(Data excerpts)

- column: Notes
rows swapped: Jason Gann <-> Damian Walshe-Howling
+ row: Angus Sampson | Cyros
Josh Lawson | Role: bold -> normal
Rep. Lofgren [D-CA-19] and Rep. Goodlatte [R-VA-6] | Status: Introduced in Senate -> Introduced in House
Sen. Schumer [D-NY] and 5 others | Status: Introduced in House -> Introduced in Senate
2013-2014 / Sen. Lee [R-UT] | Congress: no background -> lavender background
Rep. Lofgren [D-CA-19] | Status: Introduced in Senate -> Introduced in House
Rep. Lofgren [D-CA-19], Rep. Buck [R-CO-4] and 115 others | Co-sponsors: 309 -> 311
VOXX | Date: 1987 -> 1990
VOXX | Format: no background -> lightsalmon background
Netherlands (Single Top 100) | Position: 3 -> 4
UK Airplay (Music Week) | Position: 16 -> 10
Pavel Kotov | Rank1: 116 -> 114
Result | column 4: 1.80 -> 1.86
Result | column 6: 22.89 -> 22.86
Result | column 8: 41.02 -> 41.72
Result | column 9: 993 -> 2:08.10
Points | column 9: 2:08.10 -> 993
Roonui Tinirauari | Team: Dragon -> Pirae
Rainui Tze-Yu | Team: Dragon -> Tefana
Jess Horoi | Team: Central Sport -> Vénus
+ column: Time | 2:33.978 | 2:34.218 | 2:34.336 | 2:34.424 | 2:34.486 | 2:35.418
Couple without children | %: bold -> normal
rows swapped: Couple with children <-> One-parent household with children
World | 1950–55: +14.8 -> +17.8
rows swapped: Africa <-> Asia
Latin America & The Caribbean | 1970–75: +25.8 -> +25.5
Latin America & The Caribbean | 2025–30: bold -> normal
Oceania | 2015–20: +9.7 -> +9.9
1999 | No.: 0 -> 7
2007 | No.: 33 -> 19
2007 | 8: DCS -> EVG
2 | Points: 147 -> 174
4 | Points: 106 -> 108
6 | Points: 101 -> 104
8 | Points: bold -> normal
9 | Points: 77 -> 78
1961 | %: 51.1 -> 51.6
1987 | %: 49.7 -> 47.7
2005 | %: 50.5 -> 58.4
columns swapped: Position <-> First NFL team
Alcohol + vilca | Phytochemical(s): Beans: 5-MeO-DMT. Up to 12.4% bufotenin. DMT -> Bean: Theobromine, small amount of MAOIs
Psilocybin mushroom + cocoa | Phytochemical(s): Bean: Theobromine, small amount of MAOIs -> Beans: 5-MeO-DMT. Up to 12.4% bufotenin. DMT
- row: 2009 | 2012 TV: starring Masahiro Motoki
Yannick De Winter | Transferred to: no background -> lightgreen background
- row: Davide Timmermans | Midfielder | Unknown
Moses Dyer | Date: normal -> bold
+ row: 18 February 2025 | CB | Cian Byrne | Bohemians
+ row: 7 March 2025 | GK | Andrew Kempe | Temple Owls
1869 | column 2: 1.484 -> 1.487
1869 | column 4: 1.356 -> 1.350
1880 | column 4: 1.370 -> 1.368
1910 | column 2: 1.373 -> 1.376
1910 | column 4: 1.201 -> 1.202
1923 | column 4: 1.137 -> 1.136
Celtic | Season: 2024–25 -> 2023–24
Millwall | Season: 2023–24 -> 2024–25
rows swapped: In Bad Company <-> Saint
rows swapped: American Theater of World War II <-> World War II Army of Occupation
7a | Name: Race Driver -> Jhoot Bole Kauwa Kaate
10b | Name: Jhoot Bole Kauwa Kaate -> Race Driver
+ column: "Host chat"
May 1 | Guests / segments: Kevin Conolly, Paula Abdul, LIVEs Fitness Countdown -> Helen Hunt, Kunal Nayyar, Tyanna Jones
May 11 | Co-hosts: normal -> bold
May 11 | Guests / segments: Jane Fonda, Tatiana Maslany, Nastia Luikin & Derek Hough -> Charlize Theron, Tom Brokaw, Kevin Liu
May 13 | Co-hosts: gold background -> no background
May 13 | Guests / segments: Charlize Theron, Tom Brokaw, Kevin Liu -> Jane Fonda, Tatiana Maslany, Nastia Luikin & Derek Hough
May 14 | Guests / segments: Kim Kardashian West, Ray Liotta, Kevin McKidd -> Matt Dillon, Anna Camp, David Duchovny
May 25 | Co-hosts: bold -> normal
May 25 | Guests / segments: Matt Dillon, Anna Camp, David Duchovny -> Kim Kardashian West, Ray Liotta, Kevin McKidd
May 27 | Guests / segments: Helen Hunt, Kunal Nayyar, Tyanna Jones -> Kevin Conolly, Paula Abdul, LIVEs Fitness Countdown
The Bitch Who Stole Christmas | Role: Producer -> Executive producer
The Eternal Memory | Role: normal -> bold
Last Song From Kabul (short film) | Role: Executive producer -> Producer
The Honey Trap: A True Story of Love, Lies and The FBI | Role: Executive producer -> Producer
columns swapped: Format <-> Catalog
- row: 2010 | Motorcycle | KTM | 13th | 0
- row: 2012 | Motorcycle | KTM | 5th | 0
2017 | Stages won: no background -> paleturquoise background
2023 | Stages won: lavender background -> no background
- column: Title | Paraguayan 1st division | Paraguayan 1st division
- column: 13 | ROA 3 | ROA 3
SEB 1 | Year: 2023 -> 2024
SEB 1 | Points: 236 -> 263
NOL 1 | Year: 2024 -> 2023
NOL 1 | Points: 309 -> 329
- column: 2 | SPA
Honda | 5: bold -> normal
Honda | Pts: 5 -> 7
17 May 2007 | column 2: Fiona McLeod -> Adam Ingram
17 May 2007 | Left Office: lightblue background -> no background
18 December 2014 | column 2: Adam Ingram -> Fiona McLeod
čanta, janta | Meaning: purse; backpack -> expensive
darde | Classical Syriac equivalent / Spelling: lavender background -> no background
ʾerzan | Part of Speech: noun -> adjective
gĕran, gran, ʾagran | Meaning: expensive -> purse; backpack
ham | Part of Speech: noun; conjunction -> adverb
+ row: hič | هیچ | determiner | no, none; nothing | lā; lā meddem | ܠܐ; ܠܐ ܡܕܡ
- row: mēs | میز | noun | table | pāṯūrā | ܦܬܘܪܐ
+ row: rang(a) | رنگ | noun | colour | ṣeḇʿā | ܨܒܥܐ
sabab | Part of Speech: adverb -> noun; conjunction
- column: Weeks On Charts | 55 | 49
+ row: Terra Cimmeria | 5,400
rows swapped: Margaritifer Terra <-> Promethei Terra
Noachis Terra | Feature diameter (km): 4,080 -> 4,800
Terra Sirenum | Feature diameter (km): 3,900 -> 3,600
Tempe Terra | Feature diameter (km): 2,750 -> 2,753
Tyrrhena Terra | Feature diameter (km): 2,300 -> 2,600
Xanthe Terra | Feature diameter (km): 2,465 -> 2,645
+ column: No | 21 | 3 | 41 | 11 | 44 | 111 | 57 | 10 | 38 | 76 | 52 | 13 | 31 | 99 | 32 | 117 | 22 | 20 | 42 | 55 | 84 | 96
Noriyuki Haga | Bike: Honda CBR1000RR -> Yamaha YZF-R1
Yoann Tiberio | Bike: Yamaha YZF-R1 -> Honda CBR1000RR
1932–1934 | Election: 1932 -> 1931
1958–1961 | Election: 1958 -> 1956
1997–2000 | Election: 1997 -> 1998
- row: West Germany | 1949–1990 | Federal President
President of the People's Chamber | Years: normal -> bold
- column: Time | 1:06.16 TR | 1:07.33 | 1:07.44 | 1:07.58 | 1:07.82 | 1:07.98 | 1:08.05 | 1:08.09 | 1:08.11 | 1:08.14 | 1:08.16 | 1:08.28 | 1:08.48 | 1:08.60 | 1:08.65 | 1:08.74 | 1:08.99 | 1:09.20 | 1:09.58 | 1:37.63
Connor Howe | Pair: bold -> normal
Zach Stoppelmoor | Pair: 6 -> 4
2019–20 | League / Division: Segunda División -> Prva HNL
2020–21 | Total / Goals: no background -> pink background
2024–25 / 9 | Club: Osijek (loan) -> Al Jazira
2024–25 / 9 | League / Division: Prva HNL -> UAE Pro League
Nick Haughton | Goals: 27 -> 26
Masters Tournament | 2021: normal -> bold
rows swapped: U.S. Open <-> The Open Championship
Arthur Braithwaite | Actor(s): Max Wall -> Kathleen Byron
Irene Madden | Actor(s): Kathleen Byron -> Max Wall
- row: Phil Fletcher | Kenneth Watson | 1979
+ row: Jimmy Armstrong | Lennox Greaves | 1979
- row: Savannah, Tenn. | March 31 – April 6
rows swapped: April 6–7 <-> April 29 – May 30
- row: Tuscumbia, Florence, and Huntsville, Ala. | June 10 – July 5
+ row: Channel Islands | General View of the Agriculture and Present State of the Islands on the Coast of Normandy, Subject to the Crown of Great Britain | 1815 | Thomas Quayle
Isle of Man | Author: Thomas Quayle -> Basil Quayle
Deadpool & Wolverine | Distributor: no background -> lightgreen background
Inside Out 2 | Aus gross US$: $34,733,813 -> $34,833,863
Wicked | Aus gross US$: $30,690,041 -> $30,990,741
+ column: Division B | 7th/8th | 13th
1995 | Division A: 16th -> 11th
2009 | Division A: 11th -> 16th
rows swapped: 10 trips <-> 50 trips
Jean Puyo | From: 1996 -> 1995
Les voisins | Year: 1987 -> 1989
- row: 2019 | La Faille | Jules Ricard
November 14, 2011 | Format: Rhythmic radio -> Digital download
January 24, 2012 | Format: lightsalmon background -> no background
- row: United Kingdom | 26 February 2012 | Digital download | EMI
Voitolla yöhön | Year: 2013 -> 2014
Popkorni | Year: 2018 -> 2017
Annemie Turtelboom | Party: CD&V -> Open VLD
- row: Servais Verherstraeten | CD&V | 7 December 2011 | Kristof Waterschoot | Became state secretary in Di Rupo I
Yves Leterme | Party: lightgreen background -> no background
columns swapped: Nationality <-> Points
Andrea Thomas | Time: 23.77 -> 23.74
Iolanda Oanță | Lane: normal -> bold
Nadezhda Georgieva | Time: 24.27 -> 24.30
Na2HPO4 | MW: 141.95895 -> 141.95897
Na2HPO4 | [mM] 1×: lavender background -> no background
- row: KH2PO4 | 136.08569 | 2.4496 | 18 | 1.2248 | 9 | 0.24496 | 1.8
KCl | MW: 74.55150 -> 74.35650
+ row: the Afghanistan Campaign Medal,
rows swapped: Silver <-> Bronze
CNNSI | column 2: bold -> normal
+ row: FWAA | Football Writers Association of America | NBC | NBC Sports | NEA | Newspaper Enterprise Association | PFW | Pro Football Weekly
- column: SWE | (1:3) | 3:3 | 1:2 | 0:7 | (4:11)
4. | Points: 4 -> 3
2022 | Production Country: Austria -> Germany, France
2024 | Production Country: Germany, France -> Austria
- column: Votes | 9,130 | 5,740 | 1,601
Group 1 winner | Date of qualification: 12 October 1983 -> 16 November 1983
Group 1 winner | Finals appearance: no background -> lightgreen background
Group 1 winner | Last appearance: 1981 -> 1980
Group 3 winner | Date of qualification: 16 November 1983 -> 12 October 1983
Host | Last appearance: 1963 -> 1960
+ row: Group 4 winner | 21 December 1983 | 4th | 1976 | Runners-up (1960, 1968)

TASK PROMPT: How many lines in the records above contain the string "Group"? Case counts. Reply with the number only.

PROBLEM SOLUTION: 5